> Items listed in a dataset

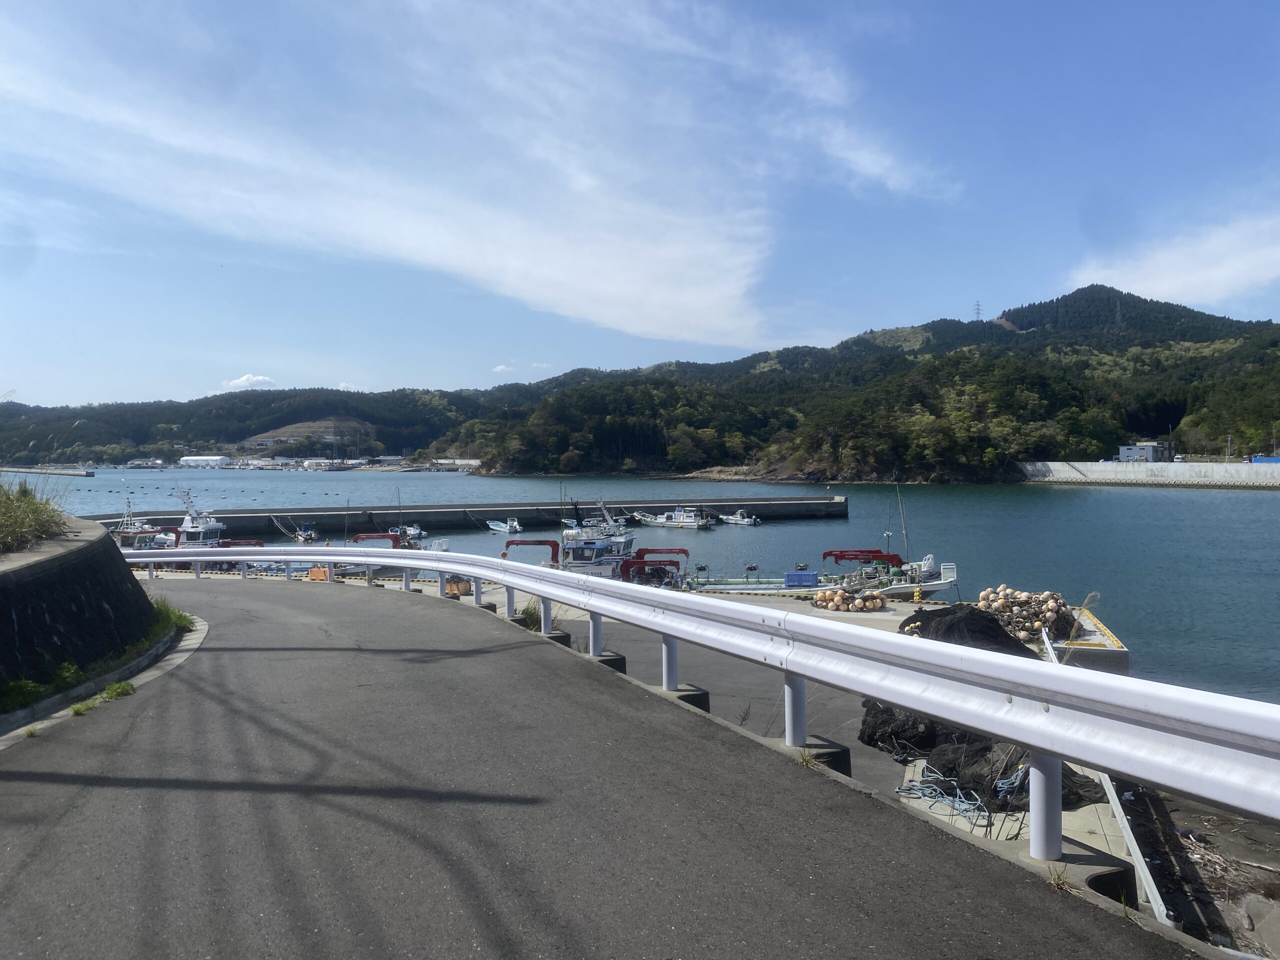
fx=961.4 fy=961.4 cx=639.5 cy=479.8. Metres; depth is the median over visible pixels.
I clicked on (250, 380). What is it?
cloud
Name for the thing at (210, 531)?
fishing boat
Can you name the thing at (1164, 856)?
ground
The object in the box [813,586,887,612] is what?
pile
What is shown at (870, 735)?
black net
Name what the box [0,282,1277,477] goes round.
hill
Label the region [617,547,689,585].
crane
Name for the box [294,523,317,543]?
boat
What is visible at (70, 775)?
road
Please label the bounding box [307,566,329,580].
crate
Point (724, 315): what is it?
cloud
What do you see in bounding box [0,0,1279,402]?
sky
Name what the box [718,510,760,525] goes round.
boat
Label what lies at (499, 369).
cloud
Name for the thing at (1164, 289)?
cloud
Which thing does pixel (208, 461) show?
white building
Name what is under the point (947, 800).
blue rope
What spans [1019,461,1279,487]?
seawall
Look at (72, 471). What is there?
breakwater
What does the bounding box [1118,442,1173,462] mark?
building
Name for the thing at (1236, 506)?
water
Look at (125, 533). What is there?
boat
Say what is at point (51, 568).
retaining wall
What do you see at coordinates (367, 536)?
crane
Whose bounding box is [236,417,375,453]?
hill
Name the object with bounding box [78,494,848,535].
breakwater
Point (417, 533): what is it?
boat
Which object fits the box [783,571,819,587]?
blue crate
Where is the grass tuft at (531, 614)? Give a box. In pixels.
[517,601,542,630]
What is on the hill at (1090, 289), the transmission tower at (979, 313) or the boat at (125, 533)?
the transmission tower at (979, 313)
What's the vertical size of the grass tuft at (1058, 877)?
0.108 m
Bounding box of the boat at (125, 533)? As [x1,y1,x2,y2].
[109,498,174,551]
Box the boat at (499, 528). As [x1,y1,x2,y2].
[485,518,521,532]
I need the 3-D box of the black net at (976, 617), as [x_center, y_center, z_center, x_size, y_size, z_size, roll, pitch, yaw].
[6.802,3.302,20.386,3.301,1.183,3.528,0,1,-1]
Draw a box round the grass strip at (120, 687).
[0,597,194,714]
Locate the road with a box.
[1,576,1203,959]
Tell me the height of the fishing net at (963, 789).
1.643 m
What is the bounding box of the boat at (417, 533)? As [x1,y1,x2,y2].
[401,523,424,541]
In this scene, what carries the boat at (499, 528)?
on the water
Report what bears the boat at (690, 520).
on the water
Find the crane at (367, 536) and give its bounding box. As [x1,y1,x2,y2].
[349,531,400,548]
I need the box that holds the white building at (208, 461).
[179,455,229,467]
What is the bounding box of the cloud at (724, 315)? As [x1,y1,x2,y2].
[0,0,912,347]
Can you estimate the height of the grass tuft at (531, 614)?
0.428 m
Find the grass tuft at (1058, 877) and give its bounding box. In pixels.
[1045,862,1072,893]
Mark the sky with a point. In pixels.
(671, 324)
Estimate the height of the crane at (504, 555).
1.882 m
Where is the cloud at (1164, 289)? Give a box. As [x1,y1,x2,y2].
[1068,212,1279,307]
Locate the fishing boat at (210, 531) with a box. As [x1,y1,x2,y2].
[166,489,225,550]
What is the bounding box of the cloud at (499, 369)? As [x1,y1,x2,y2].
[491,363,514,372]
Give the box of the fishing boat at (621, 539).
[556,499,637,575]
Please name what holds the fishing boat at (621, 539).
on the water
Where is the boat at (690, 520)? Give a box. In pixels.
[647,506,714,529]
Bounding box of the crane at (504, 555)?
[500,539,559,565]
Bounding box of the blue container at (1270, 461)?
[1250,455,1279,463]
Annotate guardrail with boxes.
[125,550,1279,855]
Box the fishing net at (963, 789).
[863,608,1097,811]
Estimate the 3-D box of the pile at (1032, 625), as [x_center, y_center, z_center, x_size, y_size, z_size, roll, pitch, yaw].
[10.008,3.498,25.330,2.984,1.340,2.304,0,1,-1]
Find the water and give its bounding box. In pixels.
[9,469,1279,703]
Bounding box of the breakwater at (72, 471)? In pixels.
[0,465,93,476]
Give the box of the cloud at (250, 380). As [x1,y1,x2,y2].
[222,372,274,388]
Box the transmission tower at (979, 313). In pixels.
[972,300,983,322]
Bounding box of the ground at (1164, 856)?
[1113,782,1279,954]
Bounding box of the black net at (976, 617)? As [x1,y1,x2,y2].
[899,602,1031,656]
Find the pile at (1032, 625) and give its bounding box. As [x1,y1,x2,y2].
[974,585,1075,641]
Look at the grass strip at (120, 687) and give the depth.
8.46 m
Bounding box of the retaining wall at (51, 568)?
[0,519,159,700]
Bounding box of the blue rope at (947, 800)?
[894,765,996,829]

> What to work on
With every picture removed, give the entries above again exactly.

> Your solution
fx=961.4 fy=961.4 cx=639.5 cy=479.8. Metres; depth is the median over visible pixels.
I clicked on (250, 380). What is it?
cloud
Name for the thing at (210, 531)?
fishing boat
Can you name the thing at (1164, 856)?
ground
The object in the box [813,586,887,612] is what?
pile
What is shown at (870, 735)?
black net
Name what the box [0,282,1277,477] goes round.
hill
Label the region [617,547,689,585].
crane
Name for the box [294,523,317,543]?
boat
What is visible at (70, 775)?
road
Please label the bounding box [307,566,329,580].
crate
Point (724, 315): what is it?
cloud
What do you see in bounding box [0,0,1279,402]?
sky
Name what the box [718,510,760,525] goes round.
boat
Label what lies at (499, 369).
cloud
Name for the thing at (1164, 289)?
cloud
Which thing does pixel (208, 461) show?
white building
Name what is under the point (947, 800).
blue rope
What spans [1019,461,1279,487]?
seawall
Look at (72, 471). What is there?
breakwater
What does the bounding box [1118,442,1173,462] mark?
building
Name for the thing at (1236, 506)?
water
Look at (125, 533). What is there?
boat
Say what is at point (51, 568).
retaining wall
What do you see at coordinates (367, 536)?
crane
Whose bounding box is [236,417,375,453]?
hill
Name the object with bounding box [78,494,848,535].
breakwater
Point (417, 533): what is it?
boat
Which object fits the box [783,571,819,587]?
blue crate
Where is the grass tuft at (531, 614)? Give a box. In pixels.
[517,601,542,630]
What is on the hill at (1090, 289), the transmission tower at (979, 313) or the boat at (125, 533)?
the transmission tower at (979, 313)
What's the vertical size of the grass tuft at (1058, 877)?
0.108 m
Bounding box of the boat at (125, 533)? As [x1,y1,x2,y2].
[109,498,174,551]
Box the boat at (499, 528). As [x1,y1,x2,y2].
[485,518,521,532]
I need the 3-D box of the black net at (976, 617), as [x_center, y_center, z_center, x_size, y_size, z_size, roll, pitch, yaw].
[6.802,3.302,20.386,3.301,1.183,3.528,0,1,-1]
Draw a box round the grass strip at (120, 687).
[0,597,194,714]
Locate the road with a box.
[1,576,1203,959]
Tell me the height of the fishing net at (963, 789).
1.643 m
What is the bounding box of the boat at (417, 533)? As [x1,y1,x2,y2].
[401,523,424,541]
In this scene, what carries the boat at (499, 528)?
on the water
Report what bears the boat at (690, 520).
on the water
Find the crane at (367, 536) and give its bounding box. As [x1,y1,x2,y2].
[349,531,400,548]
I need the box that holds the white building at (208, 461).
[179,455,229,467]
What is the bounding box of the cloud at (724, 315)? As [x1,y1,x2,y2].
[0,0,912,347]
Can you estimate the height of the grass tuft at (531, 614)?
0.428 m
Find the grass tuft at (1058, 877) and give its bounding box. In pixels.
[1045,862,1072,893]
Mark the sky with a point. In pixels.
(671, 324)
Estimate the height of the crane at (504, 555).
1.882 m
Where is the cloud at (1164, 289)? Give a box. As [x1,y1,x2,y2].
[1068,212,1279,307]
Locate the fishing boat at (210, 531) with a box. As [x1,y1,x2,y2].
[166,489,225,550]
What is the bounding box of the cloud at (499, 369)? As [x1,y1,x2,y2].
[491,363,514,372]
Give the box of the fishing boat at (621, 539).
[556,499,637,575]
Please name what holds the fishing boat at (621, 539).
on the water
Where is the boat at (690, 520)? Give a box. In pixels.
[647,506,714,529]
Bounding box of the crane at (504, 555)?
[500,539,559,565]
Bounding box of the blue container at (1270, 461)?
[1250,455,1279,463]
Annotate guardrail with boxes.
[125,550,1279,855]
Box the fishing net at (963, 789).
[863,608,1097,811]
Estimate the 3-D box of the pile at (1032, 625), as [x_center, y_center, z_center, x_size, y_size, z_size, roll, pitch, yaw].
[10.008,3.498,25.330,2.984,1.340,2.304,0,1,-1]
Find the water and give its bounding box. In pixels.
[9,469,1279,703]
Bounding box of the breakwater at (72, 471)? In pixels.
[0,465,93,476]
Give the box of the cloud at (250, 380). As [x1,y1,x2,y2].
[222,372,274,388]
Box the transmission tower at (979, 313). In pixels.
[972,300,983,322]
Bounding box of the ground at (1164, 856)?
[1113,782,1279,954]
Bounding box of the black net at (976, 617)? As [x1,y1,x2,y2].
[899,602,1031,656]
Find the pile at (1032, 625) and give its bounding box. As [x1,y1,x2,y2].
[974,585,1075,641]
Look at the grass strip at (120, 687) and give the depth.
8.46 m
Bounding box of the retaining wall at (51, 568)?
[0,519,159,700]
Bounding box of the blue rope at (947, 800)?
[894,765,996,829]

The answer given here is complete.